═════ Stored data ═════
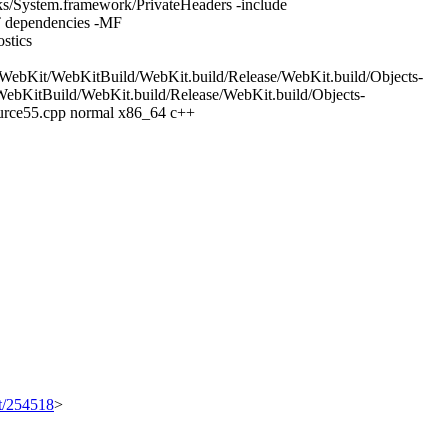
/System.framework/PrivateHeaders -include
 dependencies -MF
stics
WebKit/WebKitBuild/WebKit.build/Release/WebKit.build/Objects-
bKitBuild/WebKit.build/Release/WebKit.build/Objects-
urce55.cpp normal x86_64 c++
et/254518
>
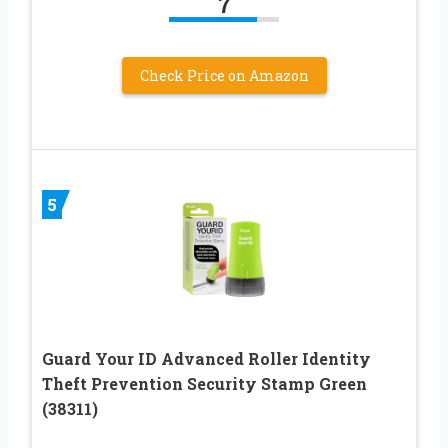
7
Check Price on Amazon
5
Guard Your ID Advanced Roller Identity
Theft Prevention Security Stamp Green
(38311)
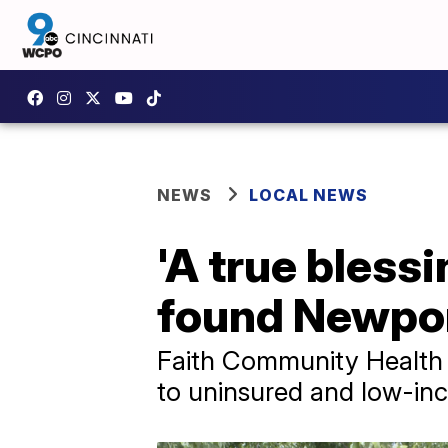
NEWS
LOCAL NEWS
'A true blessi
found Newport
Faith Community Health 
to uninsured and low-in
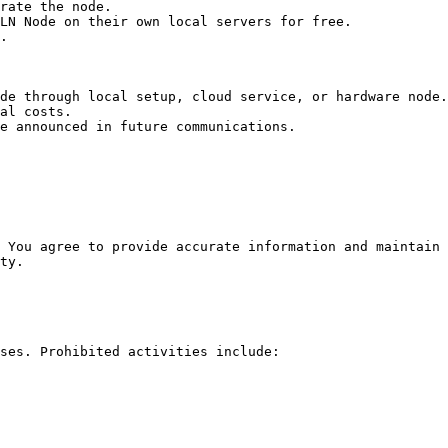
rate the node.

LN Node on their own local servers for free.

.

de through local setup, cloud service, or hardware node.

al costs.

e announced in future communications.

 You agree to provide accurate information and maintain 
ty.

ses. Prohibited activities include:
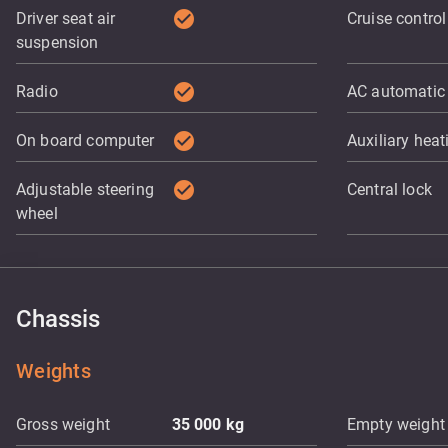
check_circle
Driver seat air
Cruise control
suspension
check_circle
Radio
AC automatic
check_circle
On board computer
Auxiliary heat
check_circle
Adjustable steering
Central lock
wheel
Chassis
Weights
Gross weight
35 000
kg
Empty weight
═════
■ **Work request**
Return all of the text in the material above, line for line and unchanged, leaving out the bracketed picture markers.

■ **Completed task**
/System.framework/PrivateHeaders -include
 dependencies -MF
stics
WebKit/WebKitBuild/WebKit.build/Release/WebKit.build/Objects-
bKitBuild/WebKit.build/Release/WebKit.build/Objects-
urce55.cpp normal x86_64 c++
et/254518
>
7
Check Price on Amazon
5
Guard Your ID Advanced Roller Identity
Theft Prevention Security Stamp Green
(38311)
NEWS
LOCAL NEWS
'A true blessi
found Newport
Faith Community Health 
to uninsured and low-in
rate the node.

LN Node on their own local servers for free.

.

de through local setup, cloud service, or hardware node.

al costs.

e announced in future communications.

 You agree to provide accurate information and maintain 
ty.

ses. Prohibited activities include:
check_circle
Driver seat air
Cruise control
suspension
check_circle
Radio
AC automatic
check_circle
On board computer
Auxiliary heat
check_circle
Adjustable steering
Central lock
wheel
Chassis
Weights
Gross weight
35 000
kg
Empty weight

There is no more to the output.